Part 3: My degree plan has me slated to take Fundamentals of Educational Research. With the aforementioned Parts 1 and 2 as my background, I think I may throat punch someone if I am in a course for a whole semester built on this paradigm that insists we can measure anything objectively. The test I’m using for my kiddo (in Part 1) was not normed on deaf kids and only shows what he can’t do, not what he can. And it doesn’t even measure what he “can’t” do very well, at that. And the best sources I’ve been using for my papers have all been the sources that say “the old framework is shit! We need a new lens!” The old framework *is* shit… that’s the whole point of my program. Insisting educational outcomes can be measured objectively is how we end up ignoring the intersections and the marginalization. I can’t work in that model.

The Big Question: I’ve been doing a lot of reading (you know, in my spare time). I still absolutely want to do a thesis. I am quite taken with educational ethnography, Moll’s Funds of Knowledge, Border pedagogy based on Anzaldúa, and Freire’s critical pedagogy.  Is there a way I can do a pedagogical thesis rather than a methodological thesis?
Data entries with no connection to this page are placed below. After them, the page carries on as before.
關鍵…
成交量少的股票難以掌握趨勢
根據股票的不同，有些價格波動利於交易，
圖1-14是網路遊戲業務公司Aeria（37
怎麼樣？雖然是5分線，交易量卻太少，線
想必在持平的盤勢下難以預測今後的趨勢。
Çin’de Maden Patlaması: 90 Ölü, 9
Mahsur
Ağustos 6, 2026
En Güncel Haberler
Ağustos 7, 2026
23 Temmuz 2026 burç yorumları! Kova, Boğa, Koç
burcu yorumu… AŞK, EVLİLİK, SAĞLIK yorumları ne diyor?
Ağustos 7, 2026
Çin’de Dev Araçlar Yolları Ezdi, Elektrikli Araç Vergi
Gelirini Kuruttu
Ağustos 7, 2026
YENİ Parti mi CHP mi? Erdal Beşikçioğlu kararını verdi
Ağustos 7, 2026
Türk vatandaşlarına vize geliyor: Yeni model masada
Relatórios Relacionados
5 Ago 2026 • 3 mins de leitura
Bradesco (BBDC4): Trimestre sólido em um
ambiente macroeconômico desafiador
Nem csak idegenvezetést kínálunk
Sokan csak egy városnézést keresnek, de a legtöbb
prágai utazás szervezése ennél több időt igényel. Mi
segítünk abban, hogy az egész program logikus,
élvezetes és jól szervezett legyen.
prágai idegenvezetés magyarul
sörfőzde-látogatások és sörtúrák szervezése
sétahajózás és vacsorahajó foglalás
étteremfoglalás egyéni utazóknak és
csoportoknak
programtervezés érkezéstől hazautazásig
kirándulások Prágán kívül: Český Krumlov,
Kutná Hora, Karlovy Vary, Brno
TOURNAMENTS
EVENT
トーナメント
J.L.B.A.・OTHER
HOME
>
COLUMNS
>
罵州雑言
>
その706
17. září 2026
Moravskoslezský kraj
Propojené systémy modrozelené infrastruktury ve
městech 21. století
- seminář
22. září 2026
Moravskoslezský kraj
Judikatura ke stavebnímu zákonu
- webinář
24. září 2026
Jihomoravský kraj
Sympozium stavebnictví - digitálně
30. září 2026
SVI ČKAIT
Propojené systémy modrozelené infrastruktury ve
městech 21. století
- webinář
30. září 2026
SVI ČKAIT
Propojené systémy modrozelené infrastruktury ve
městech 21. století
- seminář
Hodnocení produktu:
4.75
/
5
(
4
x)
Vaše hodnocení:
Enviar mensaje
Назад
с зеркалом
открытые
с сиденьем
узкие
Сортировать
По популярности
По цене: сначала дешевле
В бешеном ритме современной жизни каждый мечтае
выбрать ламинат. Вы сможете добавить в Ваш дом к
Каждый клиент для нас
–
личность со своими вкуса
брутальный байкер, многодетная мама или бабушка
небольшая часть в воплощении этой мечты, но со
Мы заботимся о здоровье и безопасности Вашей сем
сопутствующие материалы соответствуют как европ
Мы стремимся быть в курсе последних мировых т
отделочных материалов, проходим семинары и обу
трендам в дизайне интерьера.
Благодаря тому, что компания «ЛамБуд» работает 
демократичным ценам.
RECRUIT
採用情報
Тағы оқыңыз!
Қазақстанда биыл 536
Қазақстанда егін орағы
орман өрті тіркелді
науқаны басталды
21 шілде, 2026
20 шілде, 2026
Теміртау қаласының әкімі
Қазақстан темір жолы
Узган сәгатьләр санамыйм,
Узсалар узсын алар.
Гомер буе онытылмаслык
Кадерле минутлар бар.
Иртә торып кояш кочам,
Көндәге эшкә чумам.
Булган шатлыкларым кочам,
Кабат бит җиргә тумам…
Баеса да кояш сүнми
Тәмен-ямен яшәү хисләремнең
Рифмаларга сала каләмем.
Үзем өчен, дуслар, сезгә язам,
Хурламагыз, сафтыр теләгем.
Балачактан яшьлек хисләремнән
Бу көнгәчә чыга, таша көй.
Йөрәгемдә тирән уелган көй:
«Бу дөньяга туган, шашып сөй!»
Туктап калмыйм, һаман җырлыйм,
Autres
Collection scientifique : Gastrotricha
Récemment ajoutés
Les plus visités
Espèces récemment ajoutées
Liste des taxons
If so, I will need approval to alter my degree plan; drop ED-CIFS 503 and take something else. Something that will challenge me and result in fewer of the aforementioned throat punches.

Thanks for sticking with me through this long email, and through one more interesting facet of being on Team Danielle. It got a little hairy there in the middle. I wasn’t sure we’d make it. I will now accept interjections and the like.